When writing a eulogy it is fine to inject humor into an otherwise somber speech depending on the circumstances surrounding the death.

  • Decide on the tone of the eulogy. How solemn or how lighthearted you want the eulogy to be depends on the person, the age they passed away, and the events encircling the death
    Example: You would not want to be lighthearted at a child’s memorial but it is alright to do so at the memorial of a great grandparent who has lived a long life
  • When writing the eulogy consider who your audience will be
    Example: Writing for old friends is different then writing for older aunts, uncles, and parents, they might not understand humor that old friends will
  • Introduce yourself even if you feel everyone knows you
  • Don’t let the eulogy sound like the obituary
    Example: Touch on what the deceased’s family life was like, what their hobbies and interests were outside of the family, any achievements they had, what they taught you and others
  • Do not recite a list of qualities. Use stories to illustrate them and bring them to life
    Example: If they were kind, mention the time they helped an older lady who had fallen down get back up, or how they always held the door open for others. If they had a great sense of humor mention their best joke
  • Do not go on too long, be concise. Outline the eulogy on small note cards, think about areas you want to talk about, the deceased’s personality, interests, family life, where they grew up, where they lived, funny stories, heartfelt moments. Have a beginning, a middle, and an end
  • Avoid speaking down to people even if your vocabulary is strong, bring it down a notch when writing a eulogy
  • Ask friends or family members to read the eulogy before you give the speech. They will let you know if you missed anything or if you said something that might be inappropriate


Giving the Eulogy


Giving the eulogy can be hard if you are not someone who likes to stand up and speak in front of people, but everyone is there for the same reason, to pay their respects to the deceased, you are just standing and paying your respects.
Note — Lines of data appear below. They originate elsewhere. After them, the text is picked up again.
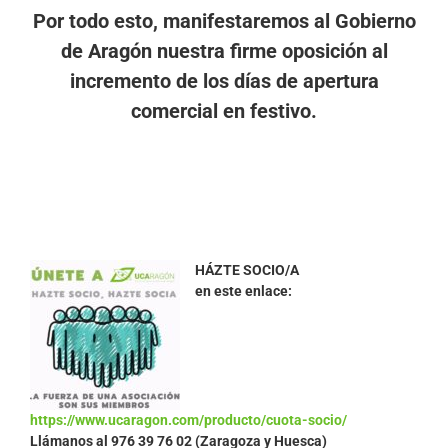
Por todo esto, manifestaremos al Gobierno
de Aragón nuestra firme oposición al
incremento de los días de apertura
comercial en festivo.
HÁZTE SOCIO/A
en este enlace:
https://www.ucaragon.com/producto/cuota-socio/
Llámanos al
976 39 76 02 (Zaragoza y Huesca)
Rehearse the eulogy out loud to someone as practice. The written word sounds different when read aloud. Do not feel bad if you need to make a few adjustments-all writers do rewrites. Try to memorize the speech or just make bullet points as it sounds more heartfelt when you are not reading exactly from your notes.


As long as you remember these hints when writing a eulogy you will do fine, but it is always good to have a person ready to stand in if you get too chocked up while speaking.